**Exercise goal**
Give again, word for word, every line below from the one that has "left eye: (431, 275)" through the one that has "left hip: (863, 429)", both included, and no others.

*** Task material

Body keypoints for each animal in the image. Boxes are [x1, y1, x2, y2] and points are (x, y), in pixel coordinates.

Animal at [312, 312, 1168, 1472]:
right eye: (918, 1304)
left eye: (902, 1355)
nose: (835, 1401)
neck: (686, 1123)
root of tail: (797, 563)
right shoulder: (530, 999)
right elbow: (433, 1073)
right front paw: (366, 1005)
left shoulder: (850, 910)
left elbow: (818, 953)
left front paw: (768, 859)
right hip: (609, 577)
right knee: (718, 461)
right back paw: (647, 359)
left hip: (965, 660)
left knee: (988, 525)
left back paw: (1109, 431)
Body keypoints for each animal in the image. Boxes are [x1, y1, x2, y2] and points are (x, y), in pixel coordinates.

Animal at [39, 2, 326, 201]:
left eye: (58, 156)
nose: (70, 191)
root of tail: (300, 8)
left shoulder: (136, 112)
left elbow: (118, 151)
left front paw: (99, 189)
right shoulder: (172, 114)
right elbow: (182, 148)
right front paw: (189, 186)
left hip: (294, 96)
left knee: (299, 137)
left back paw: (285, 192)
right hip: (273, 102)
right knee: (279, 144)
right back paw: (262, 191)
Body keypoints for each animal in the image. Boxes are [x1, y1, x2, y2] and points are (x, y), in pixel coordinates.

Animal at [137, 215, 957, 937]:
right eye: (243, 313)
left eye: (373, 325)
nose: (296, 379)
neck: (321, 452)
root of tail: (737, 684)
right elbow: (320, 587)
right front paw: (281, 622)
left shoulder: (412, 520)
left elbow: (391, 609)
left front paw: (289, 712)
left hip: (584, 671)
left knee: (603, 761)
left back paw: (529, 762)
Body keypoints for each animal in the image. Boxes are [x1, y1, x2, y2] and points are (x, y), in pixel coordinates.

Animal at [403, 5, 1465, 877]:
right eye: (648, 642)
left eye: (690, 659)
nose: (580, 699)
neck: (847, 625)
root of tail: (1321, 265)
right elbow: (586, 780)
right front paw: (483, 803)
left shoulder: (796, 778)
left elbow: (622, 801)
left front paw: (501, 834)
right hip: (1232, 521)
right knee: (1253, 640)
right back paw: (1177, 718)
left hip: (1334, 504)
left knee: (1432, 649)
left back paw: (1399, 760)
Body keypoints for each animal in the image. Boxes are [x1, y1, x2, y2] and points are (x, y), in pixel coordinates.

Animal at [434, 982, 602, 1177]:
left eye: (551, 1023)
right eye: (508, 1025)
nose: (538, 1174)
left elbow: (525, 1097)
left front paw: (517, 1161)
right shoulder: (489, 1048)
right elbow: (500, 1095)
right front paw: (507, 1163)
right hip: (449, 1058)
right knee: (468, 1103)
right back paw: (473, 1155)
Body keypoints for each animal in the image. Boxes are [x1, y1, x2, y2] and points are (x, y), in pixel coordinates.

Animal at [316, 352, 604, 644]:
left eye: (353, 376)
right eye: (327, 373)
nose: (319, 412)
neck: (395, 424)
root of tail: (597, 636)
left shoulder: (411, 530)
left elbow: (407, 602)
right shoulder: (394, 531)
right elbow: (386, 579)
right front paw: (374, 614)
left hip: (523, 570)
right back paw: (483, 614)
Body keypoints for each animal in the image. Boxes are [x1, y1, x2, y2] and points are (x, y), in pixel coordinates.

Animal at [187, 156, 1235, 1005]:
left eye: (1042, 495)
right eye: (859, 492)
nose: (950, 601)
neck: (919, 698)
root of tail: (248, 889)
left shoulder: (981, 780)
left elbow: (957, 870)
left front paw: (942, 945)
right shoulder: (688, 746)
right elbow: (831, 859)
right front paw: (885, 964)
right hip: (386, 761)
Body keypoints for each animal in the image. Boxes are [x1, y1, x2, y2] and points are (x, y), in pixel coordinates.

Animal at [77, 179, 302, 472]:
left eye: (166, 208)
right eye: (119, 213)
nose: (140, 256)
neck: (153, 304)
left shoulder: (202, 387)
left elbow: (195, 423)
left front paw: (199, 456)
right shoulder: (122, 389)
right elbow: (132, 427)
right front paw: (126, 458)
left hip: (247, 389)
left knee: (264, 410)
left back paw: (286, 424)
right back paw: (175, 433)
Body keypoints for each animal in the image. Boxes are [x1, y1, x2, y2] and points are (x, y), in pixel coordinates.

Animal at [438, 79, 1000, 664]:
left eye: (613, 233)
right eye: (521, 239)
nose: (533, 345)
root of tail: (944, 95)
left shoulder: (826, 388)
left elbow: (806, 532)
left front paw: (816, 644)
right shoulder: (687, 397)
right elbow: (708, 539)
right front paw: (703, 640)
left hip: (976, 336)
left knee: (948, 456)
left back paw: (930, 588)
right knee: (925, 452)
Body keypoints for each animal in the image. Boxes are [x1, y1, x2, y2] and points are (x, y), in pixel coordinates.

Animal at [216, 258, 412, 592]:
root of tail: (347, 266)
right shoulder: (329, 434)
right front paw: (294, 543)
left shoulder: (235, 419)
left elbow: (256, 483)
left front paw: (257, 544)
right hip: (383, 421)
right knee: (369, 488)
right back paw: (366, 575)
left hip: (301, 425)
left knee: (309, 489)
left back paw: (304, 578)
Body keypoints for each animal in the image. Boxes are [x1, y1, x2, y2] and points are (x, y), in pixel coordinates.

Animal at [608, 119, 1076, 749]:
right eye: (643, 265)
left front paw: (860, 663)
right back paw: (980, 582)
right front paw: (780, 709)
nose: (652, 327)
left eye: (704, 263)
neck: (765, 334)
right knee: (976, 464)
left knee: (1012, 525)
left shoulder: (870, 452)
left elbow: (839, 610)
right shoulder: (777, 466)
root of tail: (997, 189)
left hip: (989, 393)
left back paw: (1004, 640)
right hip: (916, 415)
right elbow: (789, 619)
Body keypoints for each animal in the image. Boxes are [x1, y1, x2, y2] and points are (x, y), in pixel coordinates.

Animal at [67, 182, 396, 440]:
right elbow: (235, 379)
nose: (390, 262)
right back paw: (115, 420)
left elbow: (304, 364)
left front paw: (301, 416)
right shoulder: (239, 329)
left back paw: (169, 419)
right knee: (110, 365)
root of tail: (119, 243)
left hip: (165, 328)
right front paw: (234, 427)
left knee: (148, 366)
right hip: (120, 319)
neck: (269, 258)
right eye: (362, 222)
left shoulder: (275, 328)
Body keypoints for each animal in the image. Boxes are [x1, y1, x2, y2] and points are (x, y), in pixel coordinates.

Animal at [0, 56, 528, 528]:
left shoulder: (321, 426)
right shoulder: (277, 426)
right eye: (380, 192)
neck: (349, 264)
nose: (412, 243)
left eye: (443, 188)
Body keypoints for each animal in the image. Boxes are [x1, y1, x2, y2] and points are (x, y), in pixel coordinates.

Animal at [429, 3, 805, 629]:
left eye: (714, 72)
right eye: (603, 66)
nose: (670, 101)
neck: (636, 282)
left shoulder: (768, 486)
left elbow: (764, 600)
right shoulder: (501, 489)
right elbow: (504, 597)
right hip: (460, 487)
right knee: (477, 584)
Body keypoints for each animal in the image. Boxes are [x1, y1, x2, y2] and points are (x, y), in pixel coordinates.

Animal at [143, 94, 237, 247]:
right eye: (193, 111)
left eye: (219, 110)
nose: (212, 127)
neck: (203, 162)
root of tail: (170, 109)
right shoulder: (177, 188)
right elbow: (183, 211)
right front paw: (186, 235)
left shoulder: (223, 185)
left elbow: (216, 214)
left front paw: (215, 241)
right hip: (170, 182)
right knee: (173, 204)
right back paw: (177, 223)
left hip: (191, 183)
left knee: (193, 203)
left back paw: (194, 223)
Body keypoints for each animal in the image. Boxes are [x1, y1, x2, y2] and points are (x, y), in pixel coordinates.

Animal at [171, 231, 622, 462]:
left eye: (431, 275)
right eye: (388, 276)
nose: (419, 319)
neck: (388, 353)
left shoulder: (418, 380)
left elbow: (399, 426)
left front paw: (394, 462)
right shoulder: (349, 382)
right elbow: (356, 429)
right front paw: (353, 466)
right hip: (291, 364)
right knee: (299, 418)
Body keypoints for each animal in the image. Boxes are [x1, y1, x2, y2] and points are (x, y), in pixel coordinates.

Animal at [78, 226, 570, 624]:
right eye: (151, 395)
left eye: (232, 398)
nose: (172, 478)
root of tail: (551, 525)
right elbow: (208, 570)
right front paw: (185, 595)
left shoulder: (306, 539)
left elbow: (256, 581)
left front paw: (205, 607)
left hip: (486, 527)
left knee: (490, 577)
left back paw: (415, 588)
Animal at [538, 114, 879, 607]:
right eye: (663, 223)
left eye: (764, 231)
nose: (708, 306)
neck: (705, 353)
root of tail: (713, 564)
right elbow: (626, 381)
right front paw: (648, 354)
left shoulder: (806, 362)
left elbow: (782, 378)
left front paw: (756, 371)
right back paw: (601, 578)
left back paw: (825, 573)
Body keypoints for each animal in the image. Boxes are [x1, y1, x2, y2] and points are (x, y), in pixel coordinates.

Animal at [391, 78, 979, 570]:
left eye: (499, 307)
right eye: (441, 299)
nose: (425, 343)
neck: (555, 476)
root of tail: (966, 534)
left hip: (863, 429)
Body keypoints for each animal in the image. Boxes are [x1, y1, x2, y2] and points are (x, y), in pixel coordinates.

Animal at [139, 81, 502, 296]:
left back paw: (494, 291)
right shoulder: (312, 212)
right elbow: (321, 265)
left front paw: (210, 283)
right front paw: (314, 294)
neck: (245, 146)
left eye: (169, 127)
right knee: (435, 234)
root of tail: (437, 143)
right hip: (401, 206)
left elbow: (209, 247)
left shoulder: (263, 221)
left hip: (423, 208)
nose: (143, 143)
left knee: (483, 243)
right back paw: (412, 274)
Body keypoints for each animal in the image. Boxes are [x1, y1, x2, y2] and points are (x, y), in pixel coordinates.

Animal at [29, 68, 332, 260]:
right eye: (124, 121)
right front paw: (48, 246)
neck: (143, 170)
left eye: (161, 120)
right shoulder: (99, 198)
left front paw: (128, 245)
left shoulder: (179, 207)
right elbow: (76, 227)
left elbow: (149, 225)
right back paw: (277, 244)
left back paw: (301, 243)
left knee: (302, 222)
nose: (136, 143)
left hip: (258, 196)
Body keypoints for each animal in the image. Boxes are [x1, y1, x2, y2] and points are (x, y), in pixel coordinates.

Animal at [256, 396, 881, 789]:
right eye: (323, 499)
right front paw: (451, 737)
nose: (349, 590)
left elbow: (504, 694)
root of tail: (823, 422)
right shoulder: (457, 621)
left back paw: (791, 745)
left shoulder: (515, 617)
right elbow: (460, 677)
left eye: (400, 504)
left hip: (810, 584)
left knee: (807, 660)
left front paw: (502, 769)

******

**Result for this exercise**
left eye: (431, 275)
right eye: (388, 276)
nose: (419, 319)
neck: (388, 353)
left shoulder: (418, 380)
left elbow: (399, 426)
left front paw: (394, 462)
right shoulder: (349, 382)
right elbow: (356, 429)
right front paw: (353, 466)
right hip: (291, 364)
right knee: (299, 418)
Body keypoints for each animal in the image. Boxes are [x1, y1, x2, y2] and points are (x, y), in pixel coordinates.

Animal at [78, 226, 570, 624]:
right eye: (151, 395)
left eye: (232, 398)
nose: (172, 478)
root of tail: (551, 525)
right elbow: (208, 570)
right front paw: (185, 595)
left shoulder: (306, 539)
left elbow: (256, 581)
left front paw: (205, 607)
left hip: (486, 527)
left knee: (490, 577)
left back paw: (415, 588)
Animal at [538, 114, 879, 607]:
right eye: (663, 223)
left eye: (764, 231)
nose: (708, 306)
neck: (705, 353)
root of tail: (713, 564)
right elbow: (626, 381)
right front paw: (648, 354)
left shoulder: (806, 362)
left elbow: (782, 378)
left front paw: (756, 371)
right back paw: (601, 578)
left back paw: (825, 573)
Body keypoints for each animal in the image. Boxes are [x1, y1, x2, y2] and points are (x, y), in pixel coordinates.

Animal at [391, 78, 979, 570]:
left eye: (499, 307)
right eye: (441, 299)
nose: (425, 343)
neck: (555, 476)
root of tail: (966, 534)
left hip: (863, 429)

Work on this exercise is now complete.